War is not just based on a true story

“Too often people forget about war and all of the men and women who fight for our country, whether they want to admit it or not. However, it isn’t until a war-based movie comes out, such as the upcoming Brothers, or tragedy strikes, like the Fort Hood shootings last week, that war seems real.”

Too often people forget about war and all of the men and women who fight for our country, whether they want to admit it or not.

However, it isn’t until a war-based movie comes out, such as the upcoming Brothers, or tragedy strikes, like the Fort Hood shootings last week, that war seems real.

It almost seems like we only remember the people who put their lives on the line for our protection and freedom when we are told to.

Jake Gyllenhaal, Toby Maguire and Natalie Portman star in the new movie, Brothers, that hits theaters on Dec. 4.

In the movie, Maguire’s character is enlisted in the army and is said to be dead after his helicopter crashes; however, much to the surprise of his grieving family, he is found alive and he has to return to his wife (Portman), children, and brother (Gyllenhaal), extremely disturbed by his military experience.

In reality, a tragedy struck a military base in Texas when a disturbed soldier opened fire on his fellow troops.

On Thursday, Nov. 5, an army psychiatrist, Major Nidal Malik Hasan, injured and killed many soldiers at Fort Hood Military Base in Texas.

Despite all of the soldiers and families affected by the shooting, the most attention seems to be going toward the shooter himself.

Turning on the news over the weekend, the top stories involving the Fort Hood shooting mostly revolved around Maj. Hasan and what drove him to do such a horrible thing to his fellow soldiers. Consequently, very little has been reported on recovering and deceased soldiers and their families’ grief.

Reporters are more interested in what kind of a person Maj. Hasan was, rather than the victims who were altered forever.

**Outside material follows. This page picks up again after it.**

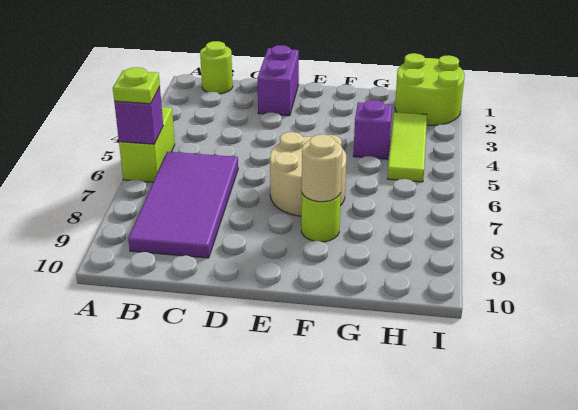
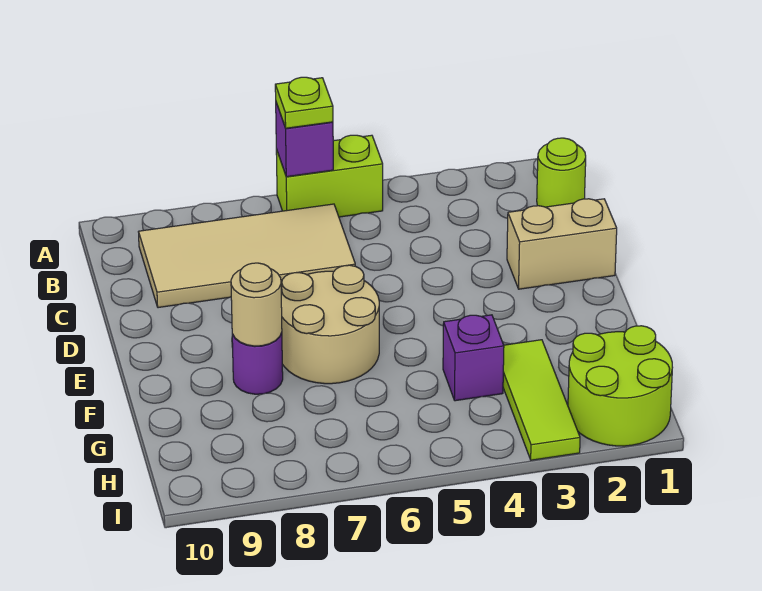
purple 2x4 tile [128,152,238,258] -> tan 2x4 tile [139,204,355,308]
purple 1x2 brick [257,45,299,116] -> tan 1x2 brick [507,199,617,289]
lime 1x1 round brick [301,193,341,242] -> purple 1x1 round brick [232,333,283,394]
lime 1x3 tile [387,112,427,182] -> lime 1x3 tile turned to [503,340,580,460]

Despite being shot four times, Maj. Hasan is still alive, which will hopefully help investigators prevent things like this from happening again.

Amongst the sorrow, families of the troops have been doing what they can on their own by donating blood for wounded soldiers, raising money and donating items to be sent overseas.

Many think that not much can be done, when in fact we have ways of helping the troops right here at The University of Akron.

One way UA has decided to help the troops is by collecting donations to send overseas.

The College Republicans at The University of Akron have been collecting items for the past month and have decided to give everyone two more weeks to help give back.

For more information about donating, contact President Joe Manno at jla55@zips.uakron.edu.

It is important that we come together as a university and society to recognize and remember our troops all the time, not just in times of distress and publicity.